## СТРАНИЦА
○ ○ ○
Значит, я хочу, чтобы Вы, всё-таки, вспомнили семейные рассказы. Вот, с чего Вам удобнее начать — с семейных рассказов или с идеи Музея, или можно соединить всё вместе?

Е.Полежаева:

— Вы знаете, можно с семейных рассказов — наверное, лучше. Ну, семейные рассказы у нас, так сказать, сохранились некоторые.

П.Алешковский:

— Ведь, детей-то было много же, наверное? Семьи были полные.

Е.Полежаева:

— Да, детей... у моего прадеда было 9 человек детей — 4 сына и 5 дочерей.

П.Алешковский:

— Это, наверное, оставшиеся в живых? Обычно, ещё много детей умирало в те времена.

Е.Полежаева:

— Да, да, примерно половина умирало, к сожалению, много. У моей бабушки-то умерло половина детей. И один из его сыновей, Георгий, написал стихотворение маленькое — я Вам цитировала небольшой отрывочек, одну строфу этого стихотворения об атмосфере в семье — и надо сказать... сейчас могу добавить к этому, что поженились они нетрадиционно. Они тайно обвенчались без благословения родителей. Это было очень серьёзно в те времена.

П.Алешковский:

— О, это очень серьёзный поступок, за это из семьи... да.

Е.Полежаева:

— Могли пустить на все четыре стороны, куда хочешь — туда и иди. Они уехали в Калугу и тайно обвенчались, потому что родители невесты были богаче, чем мой прадед, и они возражали против этой свадьбы. Ну, тогда они тайно обвенчались. Но, видимо, всё прошло хорошо...

П.Алешковский:

— Но — пали в ноги?

Е.Полежаева:

— Да, видимо, всё прошло хорошо, потому что у них счастливая была семья, было 9 человек детей, и тот же их сын Георгий, в том же стихотворении писал:

«Сыновьями можно похвалиться —

Пример отца им послужил.

У них в руках всё так спорится —

Отец с ними не тужил!

Они были фабриканты —

Мастера и продавцы,

Где нужно — были франты,

В семье — примерные отцы».

А о сёстрах он так пишет:

«Про дочерей не стану много говорить —

Жён, хозяек лучших — не найти.
○ ○ ○
## ЗАДАНИЯ
**a.** Ответьте по беседе на три вопроса:
(i) Сколько сыновей и сколько дочерей было у прадеда Е. Полежаевой?
(ii) В какой город уехали те, кто тайно обвенчался без благословения родителей?
(iii) Как звали сына, написавшего стихотворение об атмосфере в семье?
**b.** Перепишите фрагмент беседы, который открывается словами «Значит, я хочу, чтобы» и закрывается словами «и 5 дочерей.». В нём замените «прадеда» на «деда».
○ ○ ○
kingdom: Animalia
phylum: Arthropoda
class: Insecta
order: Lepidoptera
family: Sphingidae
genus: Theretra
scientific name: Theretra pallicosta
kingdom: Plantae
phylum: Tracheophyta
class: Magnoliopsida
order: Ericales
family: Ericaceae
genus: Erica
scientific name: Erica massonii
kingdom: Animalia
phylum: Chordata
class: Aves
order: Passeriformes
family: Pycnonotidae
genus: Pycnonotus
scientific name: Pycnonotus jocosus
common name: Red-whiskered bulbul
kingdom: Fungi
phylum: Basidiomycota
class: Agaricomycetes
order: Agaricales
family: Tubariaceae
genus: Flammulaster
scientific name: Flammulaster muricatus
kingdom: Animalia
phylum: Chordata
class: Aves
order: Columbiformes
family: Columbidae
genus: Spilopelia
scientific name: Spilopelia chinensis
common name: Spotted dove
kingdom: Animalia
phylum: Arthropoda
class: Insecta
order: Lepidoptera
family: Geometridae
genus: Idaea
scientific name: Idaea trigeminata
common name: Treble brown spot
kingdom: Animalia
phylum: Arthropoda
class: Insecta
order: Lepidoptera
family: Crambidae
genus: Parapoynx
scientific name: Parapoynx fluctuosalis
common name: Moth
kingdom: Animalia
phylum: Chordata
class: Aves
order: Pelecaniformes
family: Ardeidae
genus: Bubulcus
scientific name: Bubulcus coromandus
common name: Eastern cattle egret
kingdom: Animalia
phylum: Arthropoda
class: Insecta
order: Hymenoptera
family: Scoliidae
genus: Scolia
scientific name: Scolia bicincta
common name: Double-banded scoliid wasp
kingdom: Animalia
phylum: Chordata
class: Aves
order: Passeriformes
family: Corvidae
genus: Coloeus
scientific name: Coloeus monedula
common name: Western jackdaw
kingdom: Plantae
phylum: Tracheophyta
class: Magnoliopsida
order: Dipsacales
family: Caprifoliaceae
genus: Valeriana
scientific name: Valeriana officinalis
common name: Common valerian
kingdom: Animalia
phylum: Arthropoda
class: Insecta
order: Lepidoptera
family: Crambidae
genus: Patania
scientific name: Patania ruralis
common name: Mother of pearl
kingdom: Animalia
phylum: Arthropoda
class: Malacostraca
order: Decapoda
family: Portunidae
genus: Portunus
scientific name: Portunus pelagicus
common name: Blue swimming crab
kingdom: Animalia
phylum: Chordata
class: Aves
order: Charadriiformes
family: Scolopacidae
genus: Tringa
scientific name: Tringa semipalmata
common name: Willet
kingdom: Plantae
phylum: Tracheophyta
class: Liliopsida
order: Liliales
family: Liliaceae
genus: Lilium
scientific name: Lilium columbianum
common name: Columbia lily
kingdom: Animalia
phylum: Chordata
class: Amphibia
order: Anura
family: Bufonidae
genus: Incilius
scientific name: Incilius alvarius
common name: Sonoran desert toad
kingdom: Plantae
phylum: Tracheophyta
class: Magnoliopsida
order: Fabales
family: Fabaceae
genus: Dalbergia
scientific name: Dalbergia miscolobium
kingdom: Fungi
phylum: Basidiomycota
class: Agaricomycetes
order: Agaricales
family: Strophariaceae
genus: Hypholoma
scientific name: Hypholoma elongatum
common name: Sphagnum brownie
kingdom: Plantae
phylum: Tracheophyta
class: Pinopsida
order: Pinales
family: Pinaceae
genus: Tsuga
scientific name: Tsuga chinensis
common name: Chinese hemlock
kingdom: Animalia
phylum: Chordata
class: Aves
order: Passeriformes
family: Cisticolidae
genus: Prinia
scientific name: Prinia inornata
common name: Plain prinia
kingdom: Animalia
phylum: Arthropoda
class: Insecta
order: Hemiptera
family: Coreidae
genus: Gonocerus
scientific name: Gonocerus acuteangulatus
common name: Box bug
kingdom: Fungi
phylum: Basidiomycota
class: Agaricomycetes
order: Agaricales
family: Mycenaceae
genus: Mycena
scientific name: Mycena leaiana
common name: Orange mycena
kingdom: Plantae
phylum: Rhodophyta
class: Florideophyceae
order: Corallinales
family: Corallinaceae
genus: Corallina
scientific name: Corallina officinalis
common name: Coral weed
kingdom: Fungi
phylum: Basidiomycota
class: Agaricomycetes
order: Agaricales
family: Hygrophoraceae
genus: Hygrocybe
○ ○ ○
## ОТВЕТЫ
**a.**
(i) 4 сына и 5 дочерей.
(ii) В Калугу.
(iii) Георгий.

**b.**
Значит, я хочу, чтобы Вы, всё-таки, вспомнили семейные рассказы. Вот, с чего Вам удобнее начать — с семейных рассказов или с идеи Музея, или можно соединить всё вместе?

Е.Полежаева:

— Вы знаете, можно с семейных рассказов — наверное, лучше. Ну, семейные рассказы у нас, так сказать, сохранились некоторые.

П.Алешковский:

— Ведь, детей-то было много же, наверное? Семьи были полные.

Е.Полежаева:

— Да, детей... у моего деда было 9 человек детей — 4 сына и 5 дочерей.